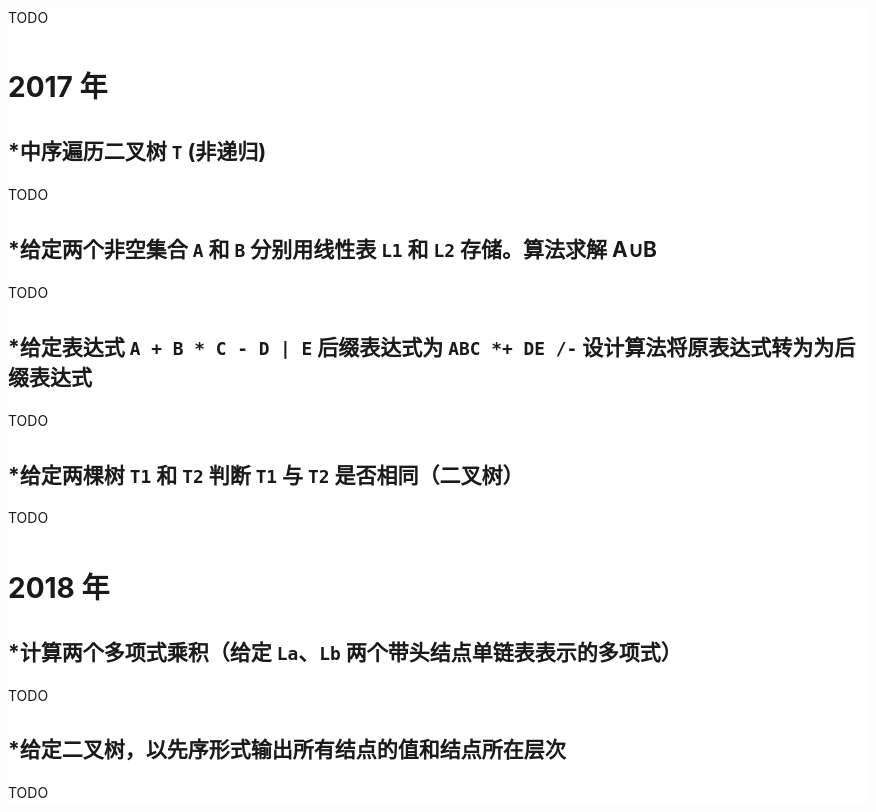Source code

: TODO

# 2017 年

## *中序遍历二叉树 `T` (非递归)

TODO

## *给定两个非空集合 `A` 和 `B` 分别用线性表 `L1` 和 `L2` 存储。算法求解 A∪B

TODO

## *给定表达式 `A + B * C - D | E` 后缀表达式为 `ABC *+ DE /-` 设计算法将原表达式转为为后缀表达式

TODO

## *给定两棵树 `T1` 和 `T2` 判断 `T1` 与 `T2` 是否相同（二叉树）

TODO

# 2018 年

## *计算两个多项式乘积（给定 `La`、`Lb` 两个带头结点单链表表示的多项式）

TODO

## *给定二叉树，以先序形式输出所有结点的值和结点所在层次

TODO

TO-DO ITEM:
Your copy should hold all the data word for word. It should hold no pictures.

RESPONSE BOX:
Source code

: TODO

# 2017 年

## *中序遍历二叉树 `T` (非递归)

TODO

## *给定两个非空集合 `A` 和 `B` 分别用线性表 `L1` 和 `L2` 存储。算法求解 A∪B

TODO

## *给定表达式 `A + B * C - D | E` 后缀表达式为 `ABC *+ DE /-` 设计算法将原表达式转为为后缀表达式

TODO

## *给定两棵树 `T1` 和 `T2` 判断 `T1` 与 `T2` 是否相同（二叉树）

TODO

# 2018 年

## *计算两个多项式乘积（给定 `La`、`Lb` 两个带头结点单链表表示的多项式）

TODO

## *给定二叉树，以先序形式输出所有结点的值和结点所在层次

TODO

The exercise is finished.